A silence hung between us. I felt blame inside that silence, so strong it was as if it were physically embodied and resting squarely over my head. To lay blame. It’s a strange expression. To lay it at someone’s feet, like an offering? To lie inside it, suffocating? To fall in a pool of it and drown?
Perhaps blame is the way the universe organizes itself around tragedy and loss. Without blame, suffering is random, and that kind of randomness leads to madness.
Polly presented herself in front of us, then dragged us across the dirt to a clump of flowers with bright-yellow blossoms.
“See what I found? See how they face the sun?” Polly said. “That means they’re sunflowers. Sunflowers face the sun all the time in the day even if the sun moves.”
They were not actually sunflowers—they were prince daisies—but I wasn’t going to correct her.
“Where did you learn that?” I asked her.
“From Emme-and-Emme.”
Your father gave me a look.
“That’s weird,” Polly said, bending down. “These two aren’t facing the sun. They’re facing away. They must be sick.”
“Maybe they think there’s another sun,” your father said.
Polly looked up in the sky.
“That would be very bad,” she said. “Because then the sunflowers would keep turning and turning, and they would get a pain.”
I picked her up and held her on my hip. Clara came and stood beside us. The four of us looked up at the single sun in its corner, poking between the clouds. Is that what I did last summer—see two suns in a single sky and forget which way to turn for sustenance? It was dangerous, doing that. It was possible to drop seeds at the wrong time, in the wrong places, failing to grow the expected future. It was possible to rush forward, looking back, and break your neck.
Thirty-six
I SEE THAT there is nothing left to do but to set down what happened next in London, last August.
Patrick stood in the doorway of his office at the gallery and shouted my name. He lifted me up and embraced me. There was a feeling that no time at all had passed, that I still knew him well, and that he knew me, that we were both still young in spite of our altered exteriors.
He gave me a tour of the gallery. We had a beer in the pub next door. We exchanged personal histories.
He had never married. He had never had children. He had lived with many women, but so far, he hadn’t fancied the few who’d wanted to marry him, and the ones he’d wanted to make a go of it with had unfortunately wised up in
the end.
He struck me as fundamentally changed. He seemed humble and modest. I asked him if he’d finally discovered humility.
He laughed. “Hard to support my old bravado in the face of such dismal results.”
He was still taking pictures, but he’d given up trying to make a living from it. He was content running the gallery, trying to discover and nurture the talent of others. At some point, he said, it would be necessary to move home to Ireland. His father was still alive, but not in good health.
We took a walk beside the Thames. For the first time that week, I didn’t notice the weather, or the time, or the color of the river. I noticed only Patrick. He said we ought to pop into the Tate. There was a new installation by a Polish artist he wanted to see. We’d just make it before the museum closed for the night.

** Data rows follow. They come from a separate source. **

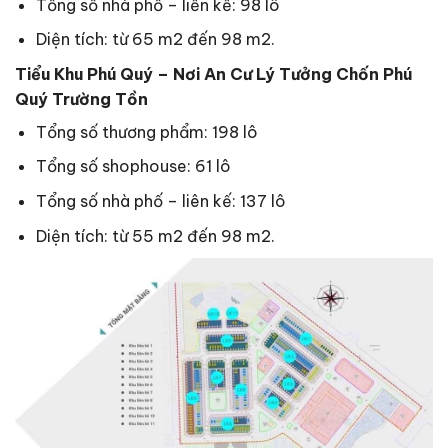
Tổng số nhà phố – liền kề: 98 lô
Diện tích: từ 65 m2 đến 98 m2.
Tiểu Khu Phú Quý – Nơi An Cư Lý Tưởng Chốn Phú
Quý Trường Tồn
Tổng số thương phẩm: 198 lô
Tổng số shophouse: 61 lô
Tổng số nhà phố – liên kế: 137 lô
Diện tích: từ 55 m2 đến 98 m2.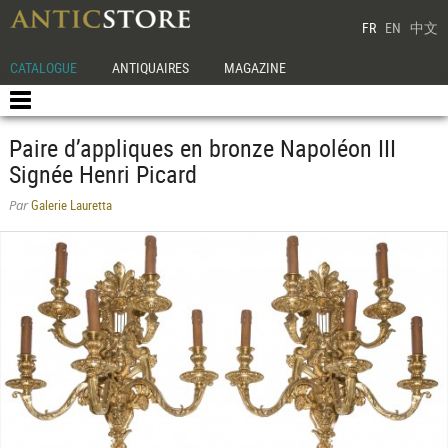
FR
EN
中文
CATALOGUE
ANTIQUAIRES
MAGAZINE
Paire d’appliques en bronze Napoléon III
Signée Henri Picard
Galerie Lauretta
Par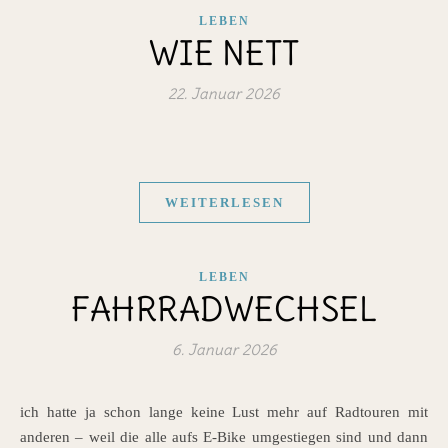
LEBEN
WIE NETT
22. Januar 2026
WEITERLESEN
LEBEN
FAHRRADWECHSEL
6. Januar 2026
ich hatte ja schon lange keine Lust mehr auf Radtouren mit
anderen – weil die alle aufs E-Bike umgestiegen sind und dann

The exhibit was a simple, enormous rectangular structure that took up most of the first floor of the museum. The outside was steel and wood, painted black, and the inside was darkness. The exhibit was called How It Is, taken from the Samuel Beckett novel of the same name. Patrick read the placard posted on the wall out loud: “ ‘How shall I move forward? you might ask yourself, as you stand at the threshold, confronted by the darkness ahead.’
“Dramatic, isn’t it?” he said.
“Or melodramatic.”
“Shall we have a go anyway?”
“Why not?”
We entered the structure and were suddenly enveloped in an astonishing darkness. It was darkness like you never find in nature. Darkness like you never find anywhere. Darkness like a gateway into a different world. I walked slowly, taking small, uncertain steps. I could hear strangers floating by us, heading out of the blackness as we headed in. I became dizzy, thinking I had a long way to go to get to the end. But the room was shorter than it seemed, and the end was there before I expected it, a sudden velvet wall at my fingertips.